Directions for this task: Filter the entries for lines with the word "shoulder".

*** Opening Task input ***

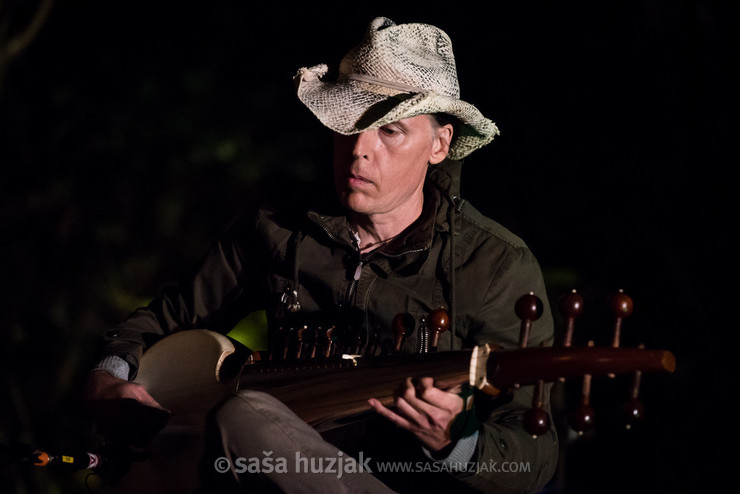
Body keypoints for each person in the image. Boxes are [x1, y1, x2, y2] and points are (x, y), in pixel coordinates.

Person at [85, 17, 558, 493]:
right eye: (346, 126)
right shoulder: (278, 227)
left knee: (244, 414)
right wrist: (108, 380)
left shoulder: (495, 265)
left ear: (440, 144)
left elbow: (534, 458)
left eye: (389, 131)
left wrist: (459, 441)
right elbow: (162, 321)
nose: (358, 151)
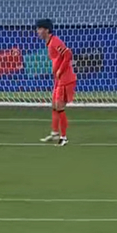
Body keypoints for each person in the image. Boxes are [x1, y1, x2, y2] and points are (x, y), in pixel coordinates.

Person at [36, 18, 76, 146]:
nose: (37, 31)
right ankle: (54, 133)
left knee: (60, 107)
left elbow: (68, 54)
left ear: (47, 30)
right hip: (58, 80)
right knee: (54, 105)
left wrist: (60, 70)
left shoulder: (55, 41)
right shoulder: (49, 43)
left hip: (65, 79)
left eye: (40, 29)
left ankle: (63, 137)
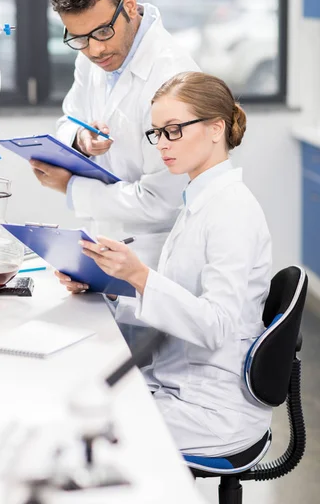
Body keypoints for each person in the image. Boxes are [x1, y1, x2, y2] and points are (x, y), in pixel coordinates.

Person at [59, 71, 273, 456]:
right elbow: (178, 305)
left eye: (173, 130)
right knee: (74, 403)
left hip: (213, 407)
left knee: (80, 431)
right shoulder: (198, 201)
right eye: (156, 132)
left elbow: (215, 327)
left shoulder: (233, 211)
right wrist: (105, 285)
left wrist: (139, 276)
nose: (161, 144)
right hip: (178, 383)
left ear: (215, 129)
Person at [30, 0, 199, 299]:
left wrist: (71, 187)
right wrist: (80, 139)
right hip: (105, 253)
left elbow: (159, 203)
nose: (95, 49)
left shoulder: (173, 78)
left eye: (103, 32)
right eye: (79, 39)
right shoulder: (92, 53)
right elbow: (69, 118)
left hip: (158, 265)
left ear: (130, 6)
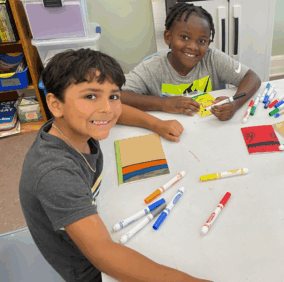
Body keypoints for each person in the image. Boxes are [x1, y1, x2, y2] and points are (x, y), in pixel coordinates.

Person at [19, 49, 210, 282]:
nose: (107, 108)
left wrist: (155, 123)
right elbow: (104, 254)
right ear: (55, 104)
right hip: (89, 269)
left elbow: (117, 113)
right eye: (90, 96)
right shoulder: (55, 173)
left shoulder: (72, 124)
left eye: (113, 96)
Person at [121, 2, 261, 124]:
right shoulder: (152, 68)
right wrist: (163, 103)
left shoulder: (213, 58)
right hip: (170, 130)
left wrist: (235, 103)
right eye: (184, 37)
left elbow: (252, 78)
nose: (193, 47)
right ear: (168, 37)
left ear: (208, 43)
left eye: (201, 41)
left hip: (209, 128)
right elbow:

*** Closing Task input ***

Exercise answer:
right shoulder: (278, 227)
left shoulder: (495, 265)
left shoulder: (55, 41)
right shoulder: (49, 43)
right shoulder: (198, 201)
left shoulder: (233, 211)
left shoulder: (173, 78)
right shoulder: (92, 53)
right shoulder: (55, 173)
left shoulder: (72, 124)
right shoulder: (152, 68)
left shoulder: (213, 58)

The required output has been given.